For each subject, the binary response "chd" (originally appearing in the original file as 1 if they had coronary heart disease and 0 otherwise; but now as "Yes" or "No") was determined in the survey together with a variety of known risk factors for heart disease.

The goal was to explore the prevalence and intensity of chd risk factors in these high incidence communities with particular attention to those major risk factors (e.g. hypercholestrolaemia, hypertension, and smoking) which might be considered reversible (Rossouw et al., 1983).

Hastie and Tibshirani (1987) selected a subset of 465 subjects from the 3,357 white males (in these communities, male mortality rates were about two and a half times that of the females; see Rossouw et al., 1983). The 465 subjects consisted of all 162 cases having had coronary heart disease as well as 303 controls sampled from the remaining set of survey subjects.

The same (or similar) data seems to be used again for illustration in Hastie, Tibshirani, and Friedman (2009) and it is that which is now ported here from the book's accompanying website (see source). Curiously, this data set (viz. that recorded here) contains values on only 462 subjects, of which now only 160 are cases and 302 are controls.

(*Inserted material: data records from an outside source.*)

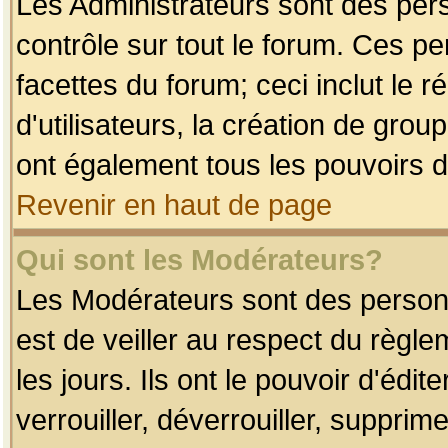
Les Administrateurs sont des per
contrôle sur tout le forum. Ces p
facettes du forum; ceci inclut le
d'utilisateurs, la création de grou
ont également tous les pouvoirs d
Revenir en haut de page
Qui sont les Modérateurs?
Les Modérateurs sont des person
est de veiller au respect du règl
les jours. Ils ont le pouvoir d'éd
verrouiller, déverrouiller, supprim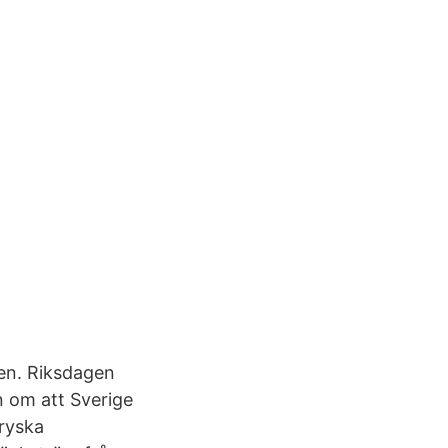
ten. Riksdagen
n om att Sverige
 ryska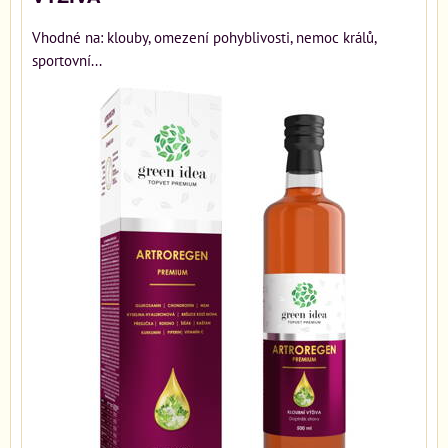
Vhodné na: klouby, omezení pohyblivosti, nemoc králů,
sportovní...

In the current data set, rows 1-261 have row numbers matching the source "row.name", thereafter the row number is one less than the source "row.name". It would appear that subject with "row.name" 262 is absent from the source (below) and, speculatively, perhaps also those whose "row.name" could have been 464 and 465.

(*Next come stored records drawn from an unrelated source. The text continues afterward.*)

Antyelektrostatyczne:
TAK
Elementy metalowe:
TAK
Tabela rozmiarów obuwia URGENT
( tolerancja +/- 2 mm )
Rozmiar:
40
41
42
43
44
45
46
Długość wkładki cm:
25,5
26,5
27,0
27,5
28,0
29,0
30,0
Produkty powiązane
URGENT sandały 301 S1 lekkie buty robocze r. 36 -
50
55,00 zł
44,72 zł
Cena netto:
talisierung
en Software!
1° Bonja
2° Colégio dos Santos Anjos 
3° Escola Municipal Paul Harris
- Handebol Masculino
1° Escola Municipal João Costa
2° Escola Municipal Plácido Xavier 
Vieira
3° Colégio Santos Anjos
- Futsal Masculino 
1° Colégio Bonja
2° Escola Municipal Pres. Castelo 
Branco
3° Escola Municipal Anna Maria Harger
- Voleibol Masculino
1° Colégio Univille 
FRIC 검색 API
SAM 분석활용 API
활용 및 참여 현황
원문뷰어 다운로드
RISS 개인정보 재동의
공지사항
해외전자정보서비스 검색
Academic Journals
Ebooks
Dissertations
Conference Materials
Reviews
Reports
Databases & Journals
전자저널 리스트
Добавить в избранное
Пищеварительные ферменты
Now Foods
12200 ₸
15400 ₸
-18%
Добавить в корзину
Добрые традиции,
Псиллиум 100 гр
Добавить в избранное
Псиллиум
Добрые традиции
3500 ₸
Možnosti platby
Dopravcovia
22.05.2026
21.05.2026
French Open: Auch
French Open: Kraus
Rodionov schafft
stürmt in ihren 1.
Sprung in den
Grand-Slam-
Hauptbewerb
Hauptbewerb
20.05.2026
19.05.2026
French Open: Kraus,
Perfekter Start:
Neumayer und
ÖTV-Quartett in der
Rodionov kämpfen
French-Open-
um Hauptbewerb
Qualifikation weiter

See references, particularly Rossouw et al (1983), for more details.

Author(s)

R.W. Oldford

Source

Trevor Hastie's "Elements of Statistical Learning" page at Stanford.

References

Trevor Hastie and Robert Tibshirani (1987) "Non-parametric logistic and proportional odds regression", JRSS-C (Applied Statistics), 36(3), 260–276.

Trevor Hastie, Robert Tibshirani, and Jerome Friedman (2009) "The Elements of Statistical Learning", 2nd Edition, Springer New York <doi:10.1007/978-0-387-84858-7>

J.E. Rossouw, J.P.D. Plessis, A.J.S. Benad\'e, P.C.J. Jordaan, J.P. Kotz\'e, P.L. Jooste, and J.J. Ferreira (1983) "Coronary risk factor screening in three rural communities: The CORIS baseline study". South African Medical Journal, 64, 430-436.

C. Wyndham (1982) "Trends with time of cardiovascular mortality rates in the populations of the RSA for the period 1968-1977", South African Medical Journal, 61, 987-993.